The resulting clusters in both adaptations of the algorithm are characterized by a “patchy” appearance, compared to the more uniform nature of our chosen reference atlas of cytoarchitectonic features (von Economo 2009). The “patchiness” appears to relate to a differentiation between gyri and sulci across the cortical folding, known to vary in both overall thickness as well as in laminar composition (Wagstyl et al. 2020; MacDonald et al. 2000). This explanation is strengthened by the fact that this feature appears in both the histological dataset, which includes only laminar composition as input, as well as in the neuroimaging datasets, which also incorporates the overall cortical thickness as input. The difference in uniformity across cortical regions can also be attributed to methodological differences relating to the labeling process of the granularity atlas. This atlas is the result of a manual labeling process by histologists over a century ago according to cellular features observed across entire cortical regions. By comparison, our clustering methodology involves unsupervised labeling of present-day datasets according to assumed cellular features on a vertex-wise basis. The vertex-wise clustering better suits the nature of the neuroimaging datasets and the regional variability in laminar composition. Nevertheless, to better assess the accuracy of the results quantitatively we used a majority vote for clusters across cortical regions. Our analysis found a significant correspondence between each of the four resulting clusters and a different set of granularity indices.
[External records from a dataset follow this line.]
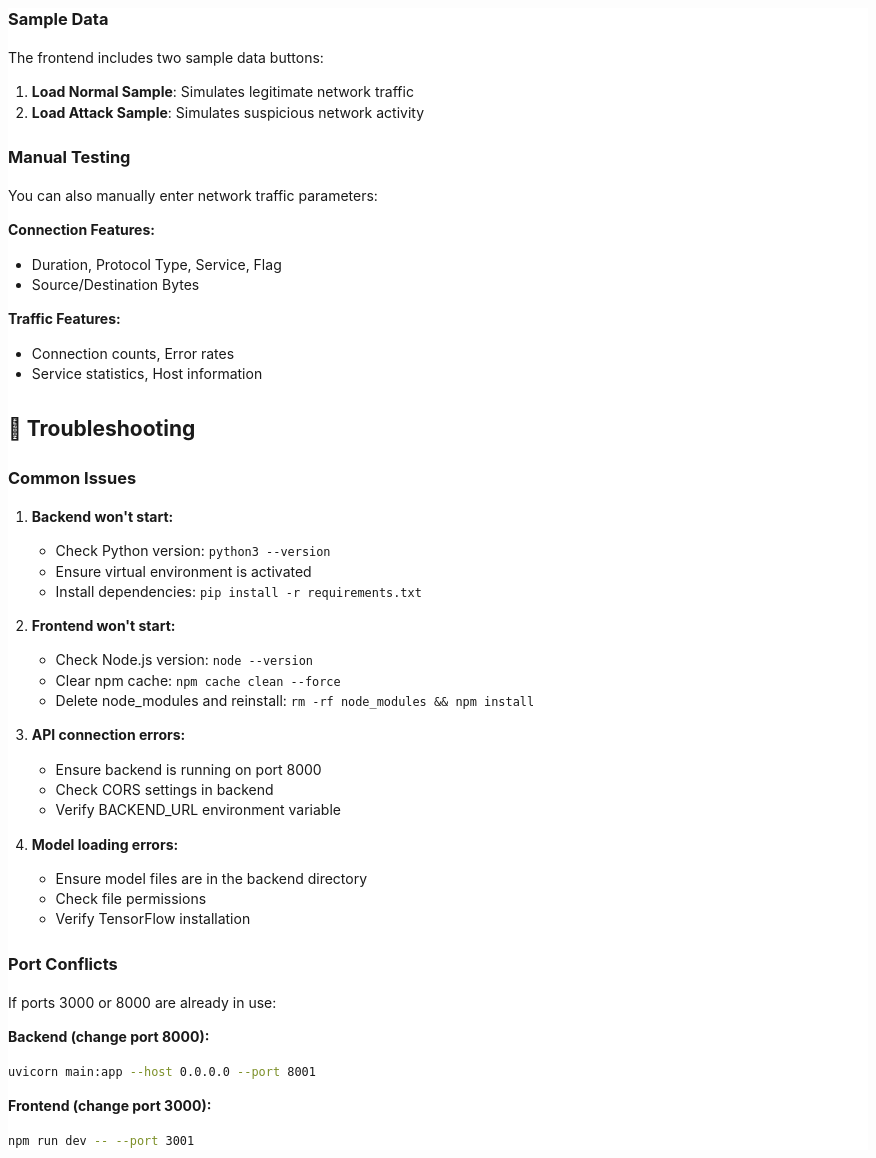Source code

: ### Sample Data

The frontend includes two sample data buttons:

1. **Load Normal Sample**: Simulates legitimate network traffic
2. **Load Attack Sample**: Simulates suspicious network activity

### Manual Testing

You can also manually enter network traffic parameters:

**Connection Features:**
- Duration, Protocol Type, Service, Flag
- Source/Destination Bytes

**Traffic Features:**
- Connection counts, Error rates
- Service statistics, Host information

## 🐛 Troubleshooting

### Common Issues

1. **Backend won't start:**
   - Check Python version: `python3 --version`
   - Ensure virtual environment is activated
   - Install dependencies: `pip install -r requirements.txt`

2. **Frontend won't start:**
   - Check Node.js version: `node --version`
   - Clear npm cache: `npm cache clean --force`
   - Delete node_modules and reinstall: `rm -rf node_modules && npm install`

3. **API connection errors:**
   - Ensure backend is running on port 8000
   - Check CORS settings in backend
   - Verify BACKEND_URL environment variable

4. **Model loading errors:**
   - Ensure model files are in the backend directory
   - Check file permissions
   - Verify TensorFlow installation

### Port Conflicts

If ports 3000 or 8000 are already in use:

**Backend (change port 8000):**
```bash
uvicorn main:app --host 0.0.0.0 --port 8001
```

**Frontend (change port 3000):**
```bash
npm run dev -- --port 3001
```
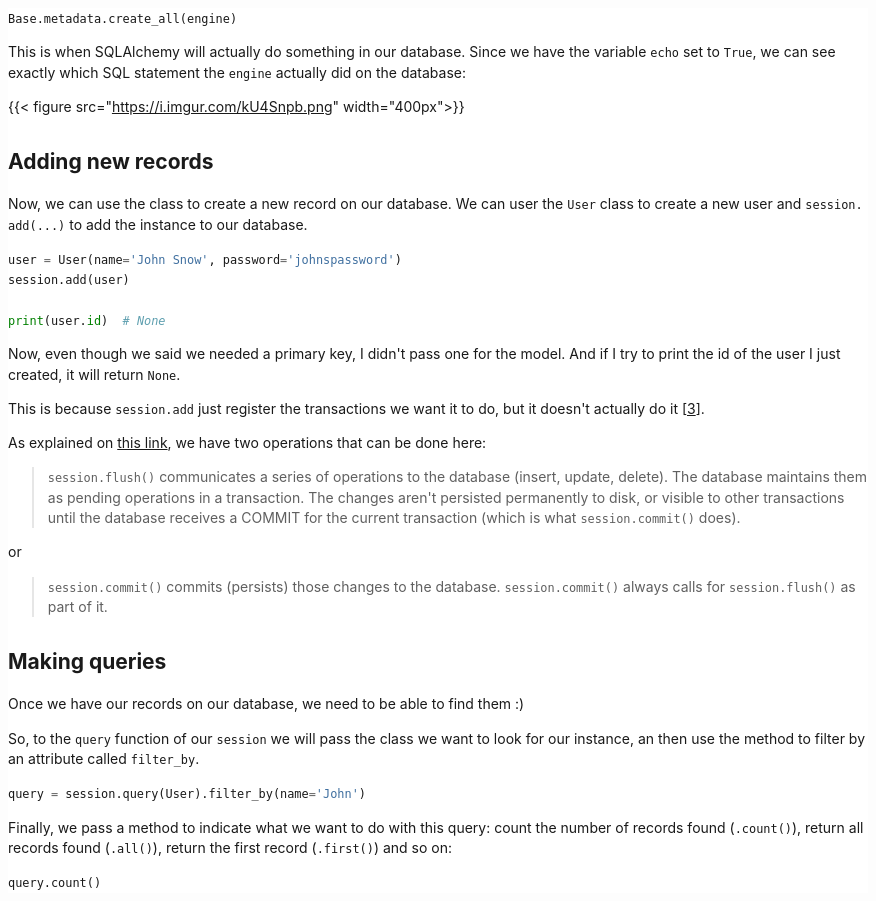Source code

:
 ```python
Base.metadata.create_all(engine)
```

This is when SQLAlchemy will actually do something in our database. Since we have the variable `echo` set to `True`, we can see exactly which SQL statement the `engine` actually did on the database:

{{< figure src="https://i.imgur.com/kU4Snpb.png" width="400px">}}


## Adding new records

Now, we can use the class to create a new record on our database. We can user the `User` class to create a new user and `session.add(...)` to add the instance to our database.

```python
user = User(name='John Snow', password='johnspassword')
session.add(user)

print(user.id)  # None
```

Now, even though we said we needed a primary key, I didn't pass one for the model. And if I try to print the id of the user I just created, it will return `None`.

This is because `session.add` just register the transactions we want it to do, but it doesn't actually do it [[3](https://stackoverflow.com/a/4202016/3538098)].

As explained on [this link](https://stackoverflow.com/a/4202016/3538098), we have two operations that can be done here:

> `session.flush()` communicates a series of operations to the database (insert, update, delete). The database maintains them as pending operations in a transaction. The changes aren't persisted permanently to disk, or visible to other transactions until the database receives a COMMIT for the current transaction (which is what `session.commit()` does).

or

> `session.commit()` commits (persists) those changes to the database. `session.commit()` always calls for `session.flush()` as part of it.


## Making queries

Once we have our records on our database, we need to be able to find them :)

So, to the `query` function of our `session` we will pass the class we want to look for our instance, an then use the method to filter by an attribute called `filter_by`.

```python
query = session.query(User).filter_by(name='John')
```

Finally, we pass a method to indicate what we want to do with this query: count the number of records found (`.count()`), return all records found (`.all()`), return the first record (`.first()`) and so on:

```python
query.count()
```
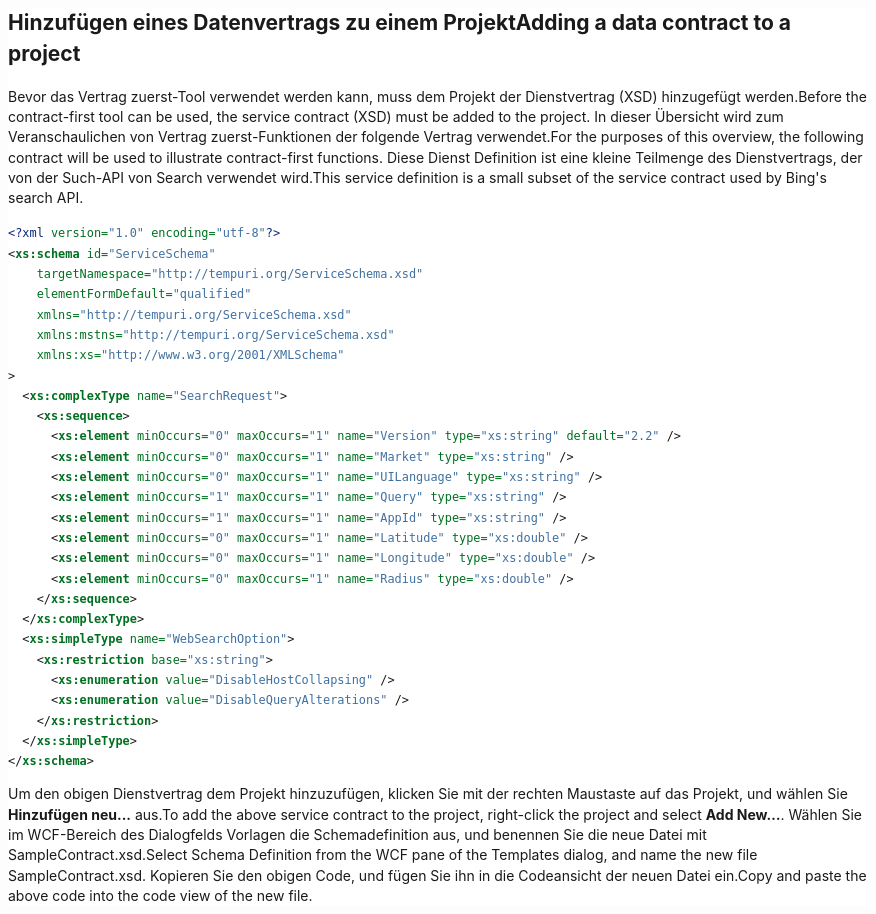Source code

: ## <a name="adding-a-data-contract-to-a-project"></a><span data-ttu-id="08c06-112">Hinzufügen eines Datenvertrags zu einem Projekt</span><span class="sxs-lookup"><span data-stu-id="08c06-112">Adding a data contract to a project</span></span>

 <span data-ttu-id="08c06-113">Bevor das Vertrag zuerst-Tool verwendet werden kann, muss dem Projekt der Dienstvertrag (XSD) hinzugefügt werden.</span><span class="sxs-lookup"><span data-stu-id="08c06-113">Before the contract-first tool can be used, the service contract (XSD) must be added to the project.</span></span> <span data-ttu-id="08c06-114">In dieser Übersicht wird zum Veranschaulichen von Vertrag zuerst-Funktionen der folgende Vertrag verwendet.</span><span class="sxs-lookup"><span data-stu-id="08c06-114">For the purposes of this overview, the following contract will be used to illustrate contract-first functions.</span></span> <span data-ttu-id="08c06-115">Diese Dienst Definition ist eine kleine Teilmenge des Dienstvertrags, der von der Such-API von Search verwendet wird.</span><span class="sxs-lookup"><span data-stu-id="08c06-115">This service definition is a small subset of the service contract used by Bing's search API.</span></span>

```xml
<?xml version="1.0" encoding="utf-8"?>
<xs:schema id="ServiceSchema"
    targetNamespace="http://tempuri.org/ServiceSchema.xsd"
    elementFormDefault="qualified"
    xmlns="http://tempuri.org/ServiceSchema.xsd"
    xmlns:mstns="http://tempuri.org/ServiceSchema.xsd"
    xmlns:xs="http://www.w3.org/2001/XMLSchema"
>
  <xs:complexType name="SearchRequest">
    <xs:sequence>
      <xs:element minOccurs="0" maxOccurs="1" name="Version" type="xs:string" default="2.2" />
      <xs:element minOccurs="0" maxOccurs="1" name="Market" type="xs:string" />
      <xs:element minOccurs="0" maxOccurs="1" name="UILanguage" type="xs:string" />
      <xs:element minOccurs="1" maxOccurs="1" name="Query" type="xs:string" />
      <xs:element minOccurs="1" maxOccurs="1" name="AppId" type="xs:string" />
      <xs:element minOccurs="0" maxOccurs="1" name="Latitude" type="xs:double" />
      <xs:element minOccurs="0" maxOccurs="1" name="Longitude" type="xs:double" />
      <xs:element minOccurs="0" maxOccurs="1" name="Radius" type="xs:double" />
    </xs:sequence>
  </xs:complexType>
  <xs:simpleType name="WebSearchOption">
    <xs:restriction base="xs:string">
      <xs:enumeration value="DisableHostCollapsing" />
      <xs:enumeration value="DisableQueryAlterations" />
    </xs:restriction>
  </xs:simpleType>
</xs:schema>
```

 <span data-ttu-id="08c06-116">Um den obigen Dienstvertrag dem Projekt hinzuzufügen, klicken Sie mit der rechten Maustaste auf das Projekt, und wählen Sie **Hinzufügen neu...** aus.</span><span class="sxs-lookup"><span data-stu-id="08c06-116">To add the above service contract to the project, right-click the project and select **Add New…**.</span></span> <span data-ttu-id="08c06-117">Wählen Sie im WCF-Bereich des Dialogfelds Vorlagen die Schemadefinition aus, und benennen Sie die neue Datei mit SampleContract.xsd.</span><span class="sxs-lookup"><span data-stu-id="08c06-117">Select Schema Definition from the WCF pane of the Templates dialog, and name the new file SampleContract.xsd.</span></span> <span data-ttu-id="08c06-118">Kopieren Sie den obigen Code, und fügen Sie ihn in die Codeansicht der neuen Datei ein.</span><span class="sxs-lookup"><span data-stu-id="08c06-118">Copy and paste the above code into the code view of the new file.</span></span>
Furthermore, examination of the clustering results for three exemplary subjects with unique skills highlights the applicability of this framework in the exploration of some of the structural mechanisms and cytoarchitectonic features behind different skillsets.

It should be noted that this study does not claim to offer a single “optimal” cortical parcellation based on cytoarchitecture. Multiple other cytoarchitectonic parcellations were proposed, based on other modalities (Glasser et al. 2016; Palomero-Gallagher and Zilles 2019). Our study offers an effective solution to the challenge of clustering multilayered, surface-based datasets that represent the regionally varying laminar composition across the cortex. By doing so, three main goals are achieved. First and foremost, the results highlight the role of MRI neuroimaging as a probe of tissue cytoarchitecture, by providing a validation of T1 imaging as a tool for exploring cortical laminar composition. The full validation process is the accumulated result of multiple qualitative and quantitative assessments throughout the study: use of multiple datasets from different modalities (histology and neuroimaging) and species (human and macaque); visual assessment of the clusters as part of an initial global matching of regional patterns; assessment of results for spatially randomized datasets for comparison; and quantitative evaluations of the results, starting with hemispheric symmetry and culminating in correspondence with the granularity atlas. The correspondence between T1 layer clusters and regions with distinct cytoarchitectonic features shows that the T1 imaging framework enables cortical laminar composition analysis (Shamir et al. 2019, 2022; Shamir and Assaf 2021a, b).

Additional achievements of this study include demonstrating the adaptability and applicability of the BANKSY algorithm (Singhal et al. 2022) to neuroimaging data, as well as demonstrating the applicability of the framework in exploring the cytoarchitectonic features behind unique skillsets, such as musicality or athleticism. In the future, the methodology presented here can be applied to large groups of subjects not only to create a new and updated in vivo atlas of cytoarchitectonic features but also to further characterize subject-specific features associated with various abilities and skills.